Шантель отступила назад и сняла рубашку. Она спустила лямки бюстгальтера с одного плеча, потом с другого. Лоскуток ткани держался лишь на крючке между чашечек. Она расстегнула крючок, обнажив груди. Большими пальцами стянула трусики, проведя ладонями до наманикюренных пальцев ног, потом небрежно перешагнула через них и отшвырнула ногой в сторону.
Шантель уселась обнаженной на краешке кровати, позади нее на простыне были разбросаны пятидесятидолларовые и сотенные купюры. Она раздвинула ноги и показала себя — небритую и скользкую. У Брока во рту стало сухо. Ему нравился естественный вид женщины.
Шантель прикоснулась пальцами к своим темно-красным соскам. Венчики стали более отчетливыми, а соски вздернулись.
— Ну и ну! — произнес Брок, словно мальчишка, впервые увидевший обнаженную женщину.
— Как тебе этого хочется? — спросила Шантель.
— Повернись, — сказал Брок. — Разотри эти деньги по лицу и поцелуй.
— Легко, — ответила Шантель.
— Ну же, — подтолкнул ее Ромео Брок.
На обратном пути в отдел Реймон позвонил Регине и сказал, что видел Диего на баскетбольной площадке и что сын обещал прийти домой засветло.
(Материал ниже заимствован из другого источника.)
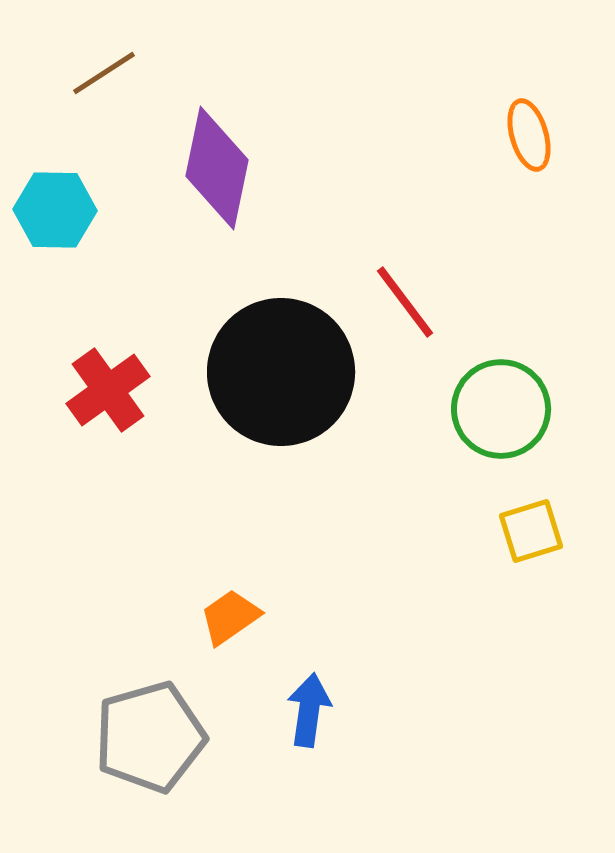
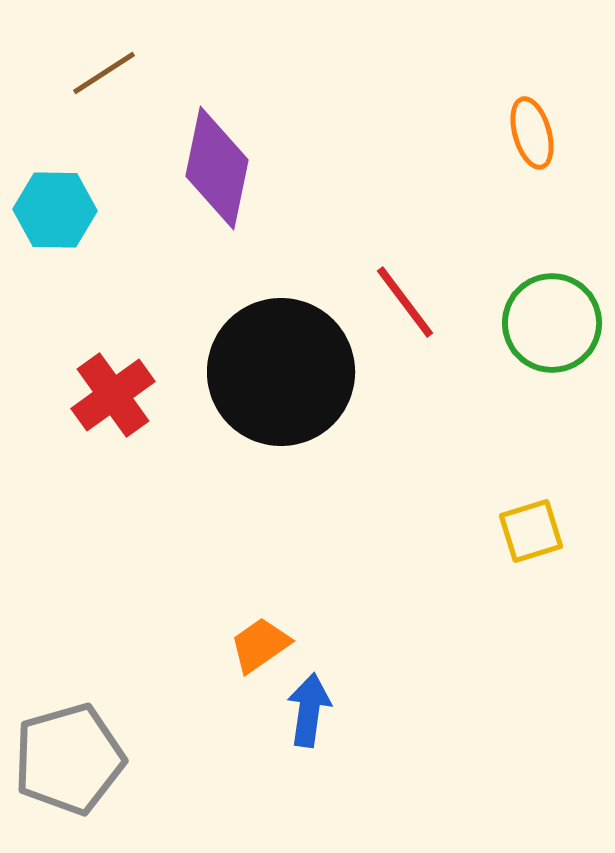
orange ellipse: moved 3 px right, 2 px up
red cross: moved 5 px right, 5 px down
green circle: moved 51 px right, 86 px up
orange trapezoid: moved 30 px right, 28 px down
gray pentagon: moved 81 px left, 22 px down
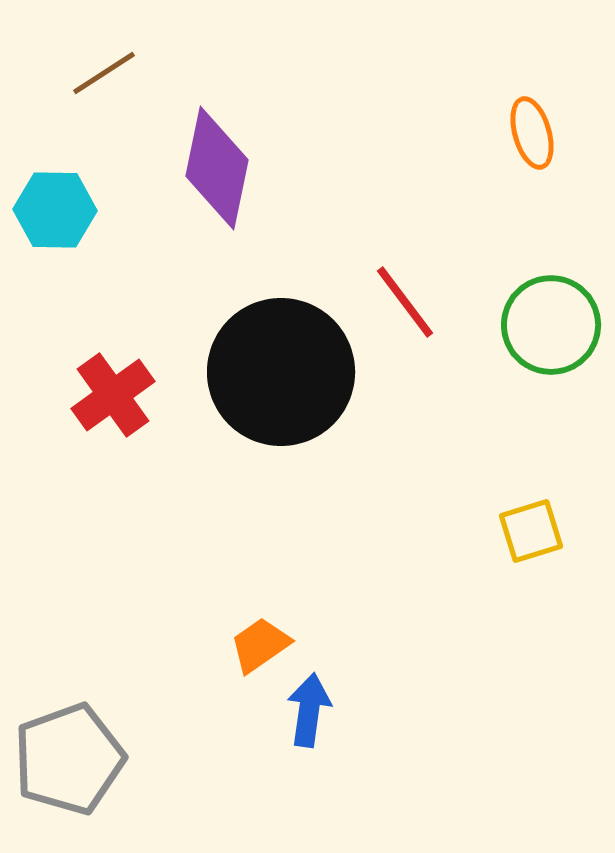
green circle: moved 1 px left, 2 px down
gray pentagon: rotated 4 degrees counterclockwise
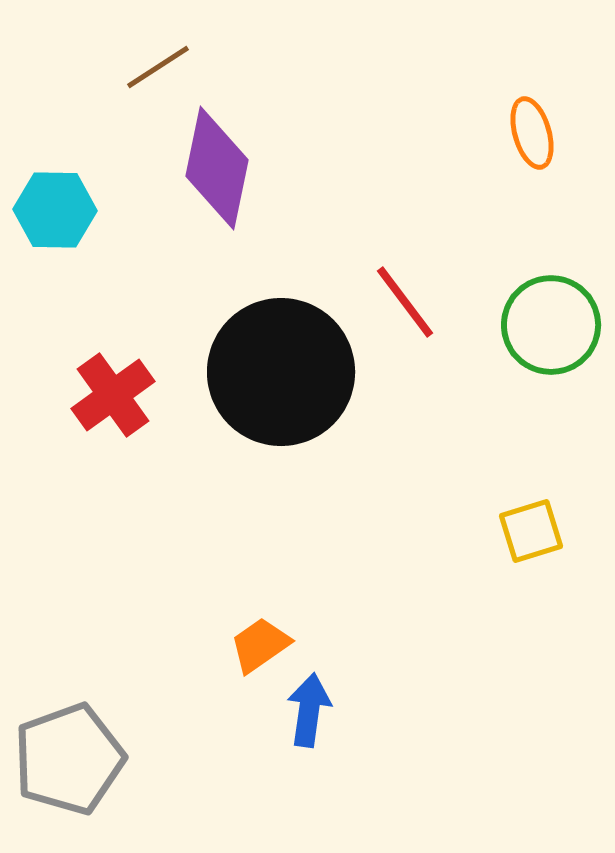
brown line: moved 54 px right, 6 px up
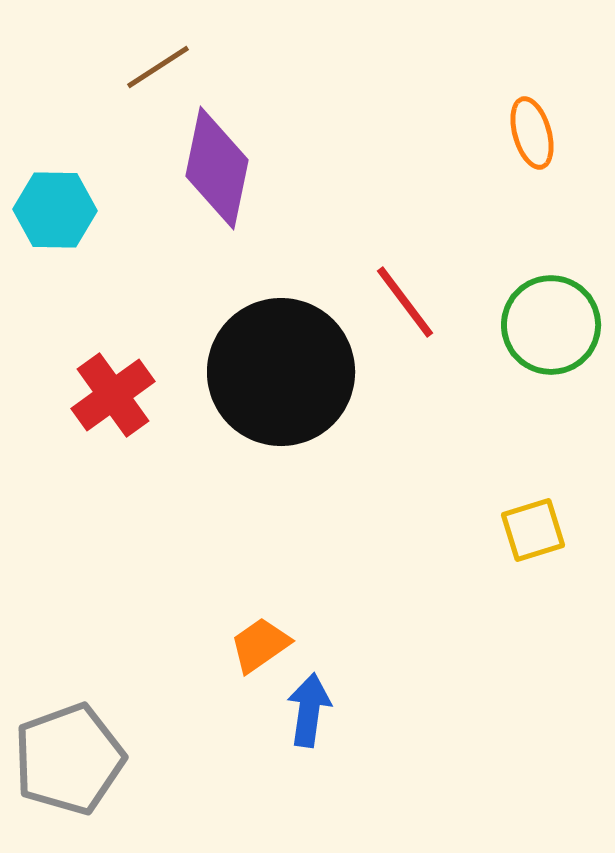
yellow square: moved 2 px right, 1 px up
Еще Реймон предупредил, что задержится на работе, не стоит ждать его к ужину и волноваться, пусть она оставит для него поесть, а он разогреет, когда вернется.
— Кстати, что ты собираешься готовить?
— Пасту, — ответила Регина.
— Какую пасту?
— Ту, которая продается в длинных коробочках и которую бросают в кастрюлю с кипящей водой.
— Смотри, не перевари. Восемь минут, не больше.
— Теперь ты будешь учить меня, как готовить спагетти?
— В прошлый раз ты держала их на плите двенадцать минут, и по вкусу они стали напоминать маисовую кашу.
— Приезжай домой и готовь сам, если хочешь, чтобы было идеально.
— Хорошо, крошка.
— Не называй меня крошкой.
— Я сегодня вспоминал тебя, — сказал Реймон.
— Да?
— Как ты в голубом купальнике стояла на краю бассейна.
— Сегодня я бы в этот купальник не влезла.
— Если хочешь знать мое мнение, сейчас ты выглядишь даже лучше.
— Лгунишка.
— Я серьезно, дорогая. Мы оба с тобой не молодеем. Но я хочу сказать, что когда я смотрю на тебя…
— Спасибо, Джуз.
— Может, сегодня?
— Посмотрим.
Реймон позвонил в отдел и поговорил с Рондой Уиллис, которая все еще была на работе. Она сказала, что у нее есть для него кое-какие новости и что Билл Уилкинс еще в отделе и тоже хочет с ним поговорить.
— Я в десяти минутах езды, — сказал Реймон.
Он припарковался на автомобильной стоянке позади торгового центра и пошел в отдел. Некоторые детективы, сдавая смену, общались с коллегами, заступавшими на дежурство, толпясь возле рабочих мест. Они обменивались информацией и просто разговаривали на самые разные, не имеющие отношения к работе, темы. Некоторые офицеры, сдавшие свое дежурство, работали сверхурочно, а другие просто тянули время, чтобы не оказаться лицом к лицу с одиночеством, несчастьем, надоевшими повседневными обязанностями или скукой домашней жизни.
Ронда Уиллис сидела за своим столом. Рядом стоял Бо Грин, оба детектива весело над чем-то смеялись. Реймон махнул рукой Ронде, показывая, что подойдет через минуту, и прошел дальше, здороваясь с детективами, оперативными работниками и женщинами из отдела по проблемам семьи. Реймон кивнул Энтони Антонелли, который, развалясь, сидел в кресле, задрав ноги на стол, из-под вздернувшейся штанины была видна кобура его «Глока», пристегнутая к лодыжке. Антонелли протягивал бланк учета сверхурочной работы Майку Бакалису.